Chrononutrition: Is When We Eat Just As Important As What We Eat? (Part 1.)

For those of you who follow me on Instagram (@jennahopenutrition) you’ll know that I recently went to a conference on meal timing and overall health. I shared a small amount of information from the conference but as so many of you had questions I’ve decided to write an article in more detail.


So, to start with what exactly is Chrononutrition? Chrononutrition is the relationship between our circadian rhythms (our body’s internal natural clock) and our dietary intakes. Realistically our body’s internal natural clock is always being interfered with by external environmental cues. This is referred to as our diurnal clock. These environmental cues include: light, meal times, sleep, exercise and social interaction to name a few but light having the greatest affect.

To some degree we can’t escape from these external cues but we can help to limit their impact through a consistent daily routine.


So now we have the background of our circadian and diurnal clocks let’s discuss the impact of nutrition and meal timings on these.

Below I’ve listed a few of the take home messages:

 1. Eat dinner at least 2.5 hours before you go to bed.

Eating later in the evening may affect your body’s ability to clear plasma TAG (fatty acids in the blood) and plasma glucose (sugar in the blood).

When fatty acids take longer to clear there is an increased risk of the production of low density lipoproteins (more commonly known as bad cholesterol). Fatty acids in the blood are normally increased at night so when you’re adding more to them by eating late you’re reducing the body’s metabolic control.

 So your next question is likely to be… So what time is the latest I should eat?

Like always we are all different and there is no set answer. Although, we know that ‘late owls’ e.g. people who truly can’t sleep before 1am can eat later as their melatonin (sleep hormone) isn’t released until later on in the evening. Alternatively if you’re anything like me (who needs to be in bed by 10pm) then you’ll need to eat earlier on in the evening before your melatonin in released. Ideally I’d suggest around 6-7pm.


2. Eat your carbohydrates earlier on in the day

So I have to be honest - the research in the past has been fairly conflicting. Before I get attacked and whilst this might not work for everyone, I’m here to share the research from the conference so here goes…

 Let’s chat carbohydrates for a second. Fruit, vegetables, legumes, beans, refined grains, whole grains and sugar all fall under the category of carbohydrates. When I’m talking about carbs here I’m referring to the type which will cause a greater spike in your blood sugar. This means the white kind; sugar and even particularly starchy vegetables such as sweet potato, pumpkin and parsnips which when cooked can cause greater spikes in blood sugar.

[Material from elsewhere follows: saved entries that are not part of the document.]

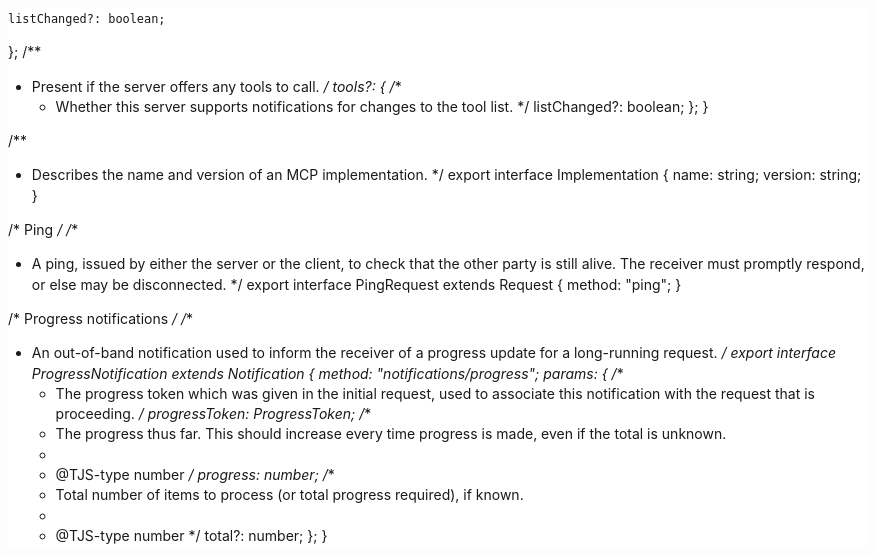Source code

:     listChanged?: boolean;
  };
  /**
   * Present if the server offers any tools to call.
   */
  tools?: {
    /**
     * Whether this server supports notifications for changes to the tool list.
     */
    listChanged?: boolean;
  };
}

/**
 * Describes the name and version of an MCP implementation.
 */
export interface Implementation {
  name: string;
  version: string;
}

/* Ping */
/**
 * A ping, issued by either the server or the client, to check that the other party is still alive. The receiver must promptly respond, or else may be disconnected.
 */
export interface PingRequest extends Request {
  method: "ping";
}

/* Progress notifications */
/**
 * An out-of-band notification used to inform the receiver of a progress update for a long-running request.
 */
export interface ProgressNotification extends Notification {
  method: "notifications/progress";
  params: {
    /**
     * The progress token which was given in the initial request, used to associate this notification with the request that is proceeding.
     */
    progressToken: ProgressToken;
    /**
     * The progress thus far. This should increase every time progress is made, even if the total is unknown.
     *
     * @TJS-type number
     */
    progress: number;
    /**
     * Total number of items to process (or total progress required), if known.
     *
     * @TJS-type number
     */
    total?: number;
  };
}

 So back to meal timings… It’s a similar picture when it comes to the sugars. Sugars take longer to clear from the blood at night. When this occurs regularly over a prolonged period of time there’s an increased risk of type 2 diabetes.

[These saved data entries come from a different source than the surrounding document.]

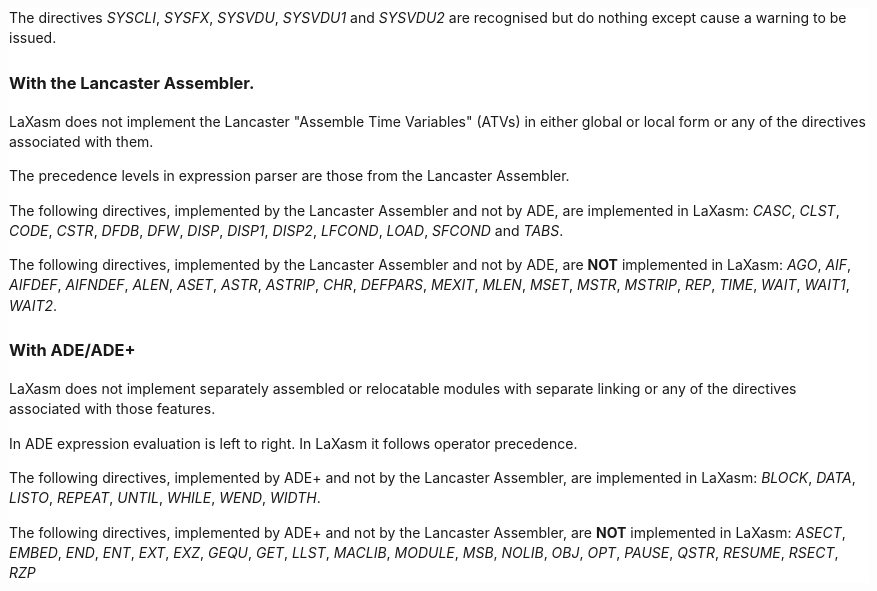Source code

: The directives _SYSCLI_, _SYSFX_, _SYSVDU_, _SYSVDU1_ and _SYSVDU2_ are
recognised but do nothing except cause a warning to be issued.

### With the Lancaster Assembler.

LaXasm does not implement the Lancaster "Assemble Time Variables"
(ATVs) in either global or local form or any of the directives
associated with them.

The precedence levels in expression parser are those from the Lancaster
Assembler.

The following directives, implemented by the Lancaster Assembler and not
by ADE, are implemented in LaXasm: _CASC_, _CLST_, _CODE_, _CSTR_,
_DFDB_, _DFW_, _DISP_, _DISP1_, _DISP2_, _LFCOND_, _LOAD_, _SFCOND_
and _TABS_.

The following directives, implemented by the Lancaster Assembler and not
by ADE, are **NOT** implemented in LaXasm: _AGO_, _AIF_, _AIFDEF_,
_AIFNDEF_, _ALEN_, _ASET_, _ASTR_, _ASTRIP_, _CHR_, _DEFPARS_, _MEXIT_,
_MLEN_, _MSET_, _MSTR_, _MSTRIP_, _REP_, _TIME_, _WAIT_, _WAIT1_,
_WAIT2_.

### With ADE/ADE+

LaXasm does not implement separately assembled or relocatable modules
with separate linking or any of the directives associated with those
features.

In ADE expression evaluation is left to right.  In LaXasm it follows
operator precedence.

The following directives, implemented by ADE+ and not by the Lancaster
Assembler, are implemented in LaXasm: _BLOCK_, _DATA_, _LISTO_,
_REPEAT_, _UNTIL_, _WHILE_, _WEND_, _WIDTH_.

The following directives, implemented by ADE+ and not by the Lancaster
Assembler, are **NOT** implemented in LaXasm: _ASECT_, _EMBED_,
_END_, _ENT_, _EXT_, _EXZ_, _GEQU_, _GET_, _LLST_, _MACLIB_, _MODULE_,
_MSB_, _NOLIB_, _OBJ_, _OPT_, _PAUSE_, _QSTR_, _RESUME_, _RSECT_,
_RZP_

Interestingly research has shown that eating a high glycemic index dinner had a greater effect on blood sugar than a high glycemic index breakfast. In other words sugar has different effects on your blood sugar levels when consumed in the morning to the evening.

 More specifically carbohydrates consumed in the evening can create a greater blood sugar spike than those consumed in the morning.

 As a result it is advised that you eat your carbohydrates for earlier on in the day and consume a low GI meal in the evening. So what does this mean in practical terms?

 Rather than having a bowl of pasta or a pizza for dinner opt for some fish or meat and veggies, tofu stir-fry or lentil bolognaise over courgetti. Alternatively swap your white rice for brown or cauliflower rice to help lower the glycemic index of the meal.

Please note: this is not to suggest that carbohydrates are bad it’s simply to ask you to think about the time you might be consuming them especially if you’re having problems with your sleep.

porridge 2.jpg

3. Shift workers

Shift workers are an interesting group in the world of nutrition as their meal times, food choices and overall health often poses very different findings to those who are on regular working patterns. Research has found that shift workers have less interest in picking healthier food choices and consume more sugar and caffeine (although they may not be eating more calories). This may cause an increased risk in health related diseases. Although the good news is that if shifts have a predictable pattern it is possible to help improve overall health. Adaptation is easier as melatonin release may become more regular and predictable.